B. Les multiples aventures de Doon avant son arrivée à Mayence (II, p. 455b-459a)

 

Résumé

En premier lieu, Doon tuera un batelier qui refusait de lui faire traverser une rivière. En deuxième lieu, les cris poussés par des passants assistant à la scène avaient attiré l'attention des occupants d'un château voisin, qui l'attaquèrent. Doon en tua neuf avant que le seigneur de l'endroit ne lui propose un combat singulier dont Doon sortira vainqueur ; Doon apprendra que ce seigneur est en fait l'oncle dont son père lui avait parlé. Il sera reçu avec honneur dans ce château, nourri et richement vêtu ; il recevra même de l'argent avant de reprendre la route seul.

En troisième lieu, il sera hébergé dans une riche maison, une sorte de château fort  appartenant au frère d'une des neuf victimes de Doon. Lorsque son hôte apprendra la chose, il voudra tuer Doon, mais sera massacré ainsi que toute sa maisonnée. Puis, en quatrième lieu, Doon, visitant ce château devenu désert, rencontre dans une chambre Nicolette, la fille du châtelain.

Les deux jeunes gens tombent amoureux et décident de partir ensemble pour Mayence, Doon promettant à Nicolette de la faire comtesse de Mayence. Mais Gauthier, le frère de Nicolette, absent au moment du massacre, veut assiéger le château et poursuit Doon qui s'enfuit avec Nicolette, non sans avoir massacré plusieurs de ses poursuivants, dont Gauthier.

Arrivés à la porte de la ville, seul Doon réussit à passer, forcé à regret d'abandonner Nicolette, dont il ne sera plus question.

 

[Doyelin s’en vat] Doyelin s'en vat et son pere demorat, et n'astargat se vint à la rivier, où ilh avoit unc vilain qui passoit les gens ; et Doyelin vint là mangnant del chair toute crue, car ilh avoit fain. Et ly vilain le regarde, se li semble qu'ilh faisoit nyscheteit de mangier uns hons armeit en alant, se li dest des rampoines ; mains Doyelin ne s'en aporchivoit nyent, ains ly dest : « Beais frere, passeis-moy oultre cel aighe. » Et chis ly demandat de l'argent, et Doyelin ly dest qu'ilh n'avoit pointe.

:::::

[CONSIGNE 1]
Dans la liste, remplacez « locality » par « place » en partant de la ligne qui contient « genus: Eclipta » et en allant jusqu'à la fin de la liste. Redonnez ces lignes sans aucune autre modification.
Le texte sur Doon et la liste n'ont aucun rapport entre eux.

:::::

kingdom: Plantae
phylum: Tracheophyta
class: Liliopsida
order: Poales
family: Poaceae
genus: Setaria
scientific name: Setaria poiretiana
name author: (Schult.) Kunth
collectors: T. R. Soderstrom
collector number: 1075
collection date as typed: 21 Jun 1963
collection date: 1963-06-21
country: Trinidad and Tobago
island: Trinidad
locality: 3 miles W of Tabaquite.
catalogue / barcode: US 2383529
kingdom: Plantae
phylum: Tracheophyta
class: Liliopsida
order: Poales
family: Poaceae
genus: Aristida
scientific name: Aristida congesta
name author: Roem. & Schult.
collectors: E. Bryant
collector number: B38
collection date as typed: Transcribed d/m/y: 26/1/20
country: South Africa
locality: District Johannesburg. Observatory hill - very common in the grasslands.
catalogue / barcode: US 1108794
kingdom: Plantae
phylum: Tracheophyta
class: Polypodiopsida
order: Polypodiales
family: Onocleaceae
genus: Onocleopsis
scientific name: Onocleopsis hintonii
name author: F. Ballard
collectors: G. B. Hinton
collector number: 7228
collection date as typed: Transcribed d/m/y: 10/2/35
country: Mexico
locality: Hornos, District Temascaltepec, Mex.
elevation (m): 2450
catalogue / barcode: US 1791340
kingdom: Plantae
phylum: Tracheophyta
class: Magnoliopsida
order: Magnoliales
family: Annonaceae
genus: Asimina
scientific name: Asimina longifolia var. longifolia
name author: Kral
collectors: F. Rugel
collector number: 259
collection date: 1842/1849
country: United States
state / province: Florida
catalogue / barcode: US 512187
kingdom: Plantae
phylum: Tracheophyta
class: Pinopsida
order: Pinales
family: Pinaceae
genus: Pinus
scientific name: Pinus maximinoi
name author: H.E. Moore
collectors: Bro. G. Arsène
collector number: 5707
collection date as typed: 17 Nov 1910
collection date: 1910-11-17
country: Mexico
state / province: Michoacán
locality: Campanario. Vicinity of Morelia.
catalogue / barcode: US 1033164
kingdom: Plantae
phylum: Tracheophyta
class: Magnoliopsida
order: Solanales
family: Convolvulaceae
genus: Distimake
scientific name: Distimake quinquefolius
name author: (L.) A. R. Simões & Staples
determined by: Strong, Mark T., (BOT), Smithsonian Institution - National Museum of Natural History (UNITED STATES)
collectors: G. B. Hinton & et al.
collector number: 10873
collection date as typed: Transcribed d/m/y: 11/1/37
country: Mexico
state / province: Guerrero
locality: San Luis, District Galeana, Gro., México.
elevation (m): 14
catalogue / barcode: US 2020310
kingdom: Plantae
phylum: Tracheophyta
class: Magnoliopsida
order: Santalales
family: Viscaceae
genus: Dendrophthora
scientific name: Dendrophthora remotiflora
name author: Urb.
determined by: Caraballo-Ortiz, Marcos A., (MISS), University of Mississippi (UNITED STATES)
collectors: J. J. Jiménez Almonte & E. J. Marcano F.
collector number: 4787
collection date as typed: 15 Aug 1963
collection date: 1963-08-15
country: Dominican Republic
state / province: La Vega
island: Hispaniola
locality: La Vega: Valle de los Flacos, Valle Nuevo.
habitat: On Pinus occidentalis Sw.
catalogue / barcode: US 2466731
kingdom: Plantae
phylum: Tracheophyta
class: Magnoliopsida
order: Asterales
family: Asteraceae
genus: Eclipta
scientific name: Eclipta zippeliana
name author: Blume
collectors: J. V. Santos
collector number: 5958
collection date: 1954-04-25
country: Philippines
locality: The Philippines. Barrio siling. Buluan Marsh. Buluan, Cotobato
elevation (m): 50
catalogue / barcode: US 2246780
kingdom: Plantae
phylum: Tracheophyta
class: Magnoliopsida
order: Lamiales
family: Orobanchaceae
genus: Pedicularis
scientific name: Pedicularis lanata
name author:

:::::

[CONSIGNE 2]
Recopiez fidèlement le texte sur Doon, depuis « En troisième lieu, il » jusqu'à « fille du châtelain. » inclus.

[RÉPONSE 1]
genus: Eclipta
scientific name: Eclipta zippeliana
name author: Blume
collectors: J. V. Santos
collector number: 5958
collection date: 1954-04-25
country: Philippines
place: The Philippines. Barrio siling. Buluan Marsh. Buluan, Cotobato
elevation (m): 50
catalogue / barcode: US 2246780
kingdom: Plantae
phylum: Tracheophyta
class: Magnoliopsida
order: Lamiales
family: Orobanchaceae
genus: Pedicularis
scientific name: Pedicularis lanata
name author:

[RÉPONSE 2]
En troisième lieu, il sera hébergé dans une riche maison, une sorte de château fort  appartenant au frère d'une des neuf victimes de Doon. Lorsque son hôte apprendra la chose, il voudra tuer Doon, mais sera massacré ainsi que toute sa maisonnée. Puis, en quatrième lieu, Doon, visitant ce château devenu désert, rencontre dans une chambre Nicolette, la fille du châtelain.